Стенки такой трубы-улицы равномерно притягивали к себе предметы и шагающих людей. В районах, где улицы-трубы сужались до четырех метров в диаметре, идущие навстречу друг другу по противоположным сторонам улицы — считай, головой друг к другу — люди могли запросто, подняв руки, обменяться рукопожатием.
Это, правда, было возможно лишь в окраинных районах. В таких, как Латинский, где родился Стефан, или Русский, Азия или Шанхай. Там улочки и правда могли сузиться до четырех, а то и трех метров в диаметре.
Ходить по трехметровым закоулкам было тем еще удовольствием: круговая гравитация там ощущалась своеобразно.
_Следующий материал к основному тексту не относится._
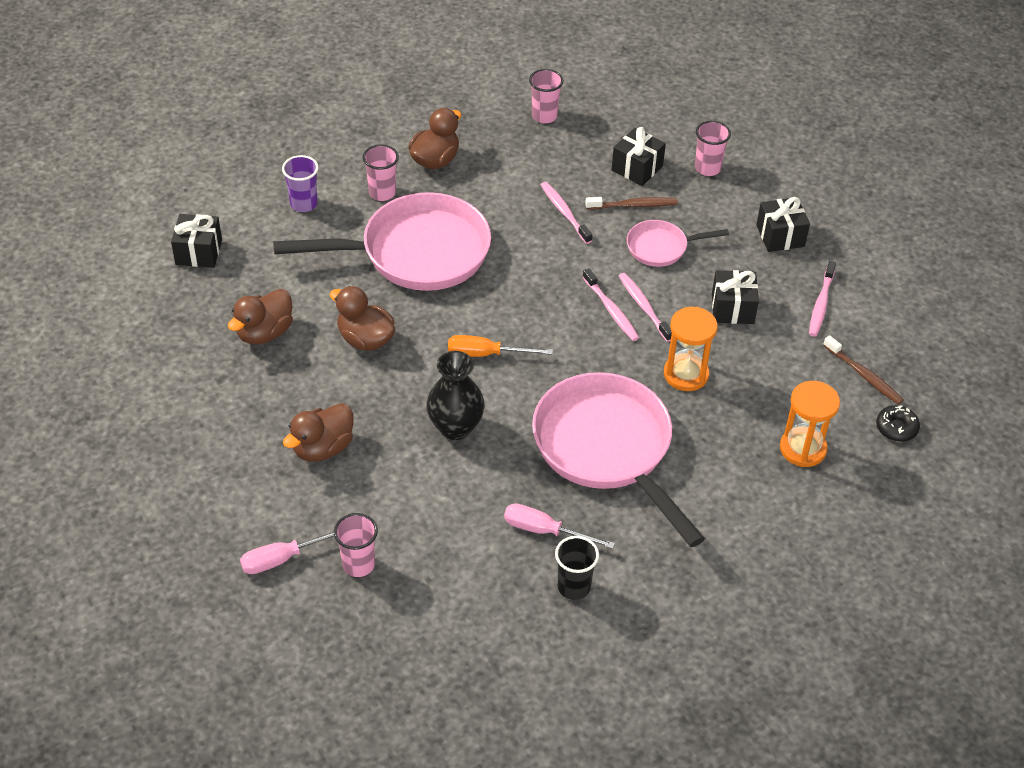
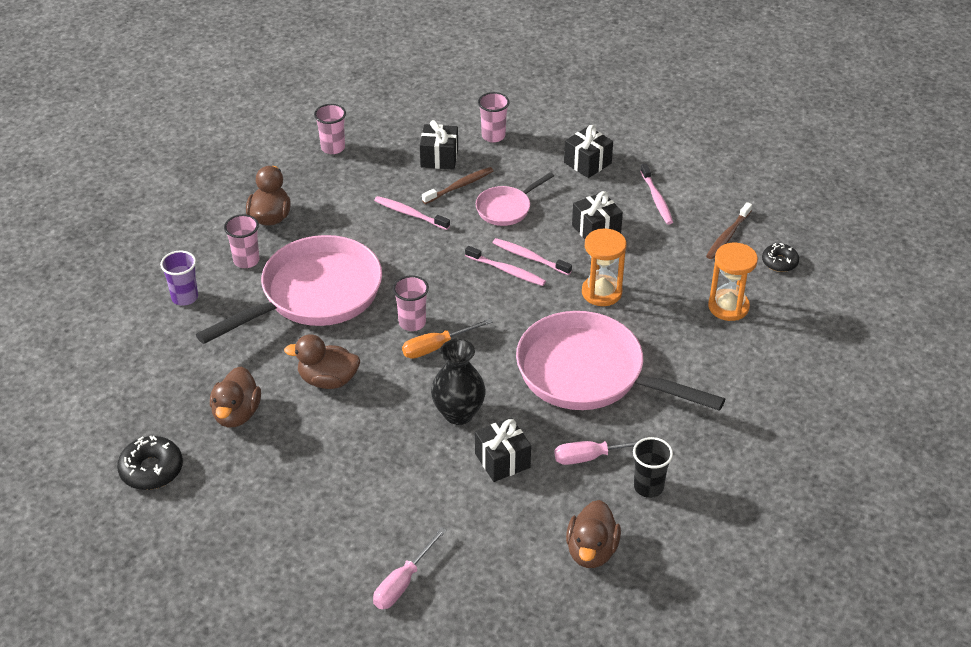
camera: 30 degrees left, 5 degrees down
black gift [171,214,222,268] -> black gift moved to [475,417,531,482]
brown duck [283,403,354,462] -> brown duck moved to [566,500,621,568]
pink cup [334,513,378,577] -> pink cup moved to [393,275,429,331]
brown toothbrush [823,335,904,405] -> brown toothbrush turned 105 degrees clockwise [706,202,752,259]
none -> black donut [117,436,183,490]

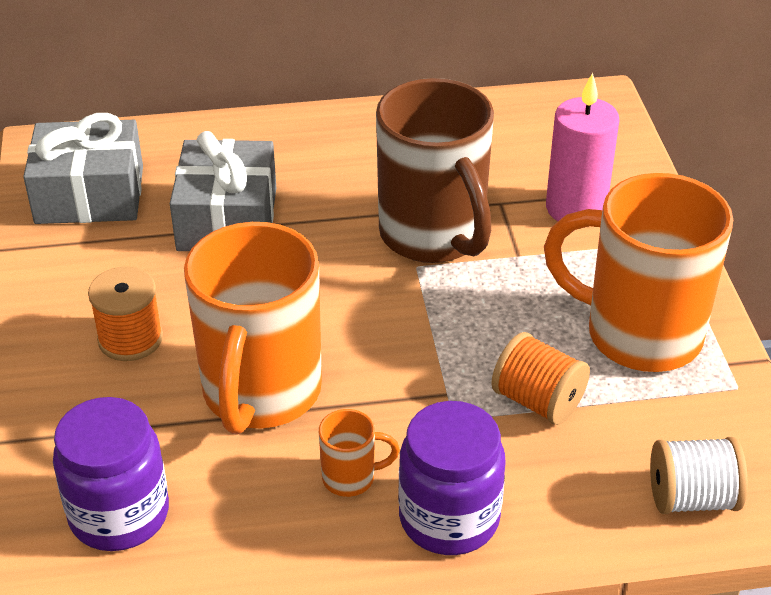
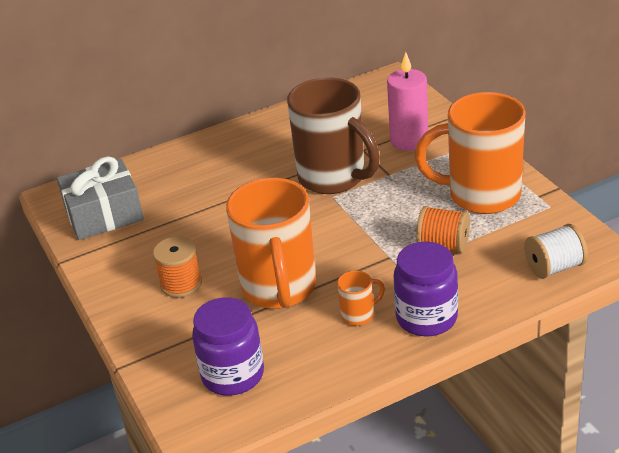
camera: 15 degrees left, 5 degrees down
grey gift [170,131,276,251] -> none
Если диаметр составляет три метра, то радиус — полтора. Круговая гравитация притягивала к стенкам трубы — то есть мостовой — все, что находилось меньше, чем в полутора метрах от этой самой стенки. А большинство взрослых людей таки имеют рост несколько выше полутора метров. И, когда шагаешь по такому суженному проулку, где-то до плеч или шеи — в зависимости от роста — твое тело притягивается к той части стенки трубы, которая на данный момент является для тебя полом. А вот голова уже находится в зоне притяжения «потолка» — сиречь, противоположной стороны улицы.
Местные, жившие в таких местах годами, уверяли, что им нормально. И что в более просторных местах их давит к земле. А вот у непривычного человека от такого гравитационного диссонанса начинала кружиться голова.
Хотя, если привыкнуть, наверное, забавно. Идешь себе по дороге, а голову тянет вверх. Того гляди, отвалится и покатится сама по себе по противоположной стороне. Отменная легкость!
Главное — не стукаться лбами со встречными.
*** ***
Сколь бы ни была просторной улица-труба, а точку расширения ее до целой площади Стефан заметил, лишь пройдя ее.
Уже занося ногу над гребнем перегиба, ощутил, что вот сейчас начнется крутой спуск под горку. Шаг — и перед ним распахнулась внутренняя полость гигантского шара, в которую выводили добрых полтора десятка уличных выходов. Перегибы были не плавными, как при переходах в той же Мантии или Золотом кольце, а резкими. Потому и заметить площадь, шагая по улице, нельзя было, пока не подойдешь к ней вплотную.
Стефан сделал несколько шагов и остановился, оглядываясь.
Похоже, центральная площадь гетто. В эр-гетто тоже была такая. Только там на равном удалении ото всех уличных выходов находилась синагога: население района, из которого он перебрался сюда, было преимущественно иудейским.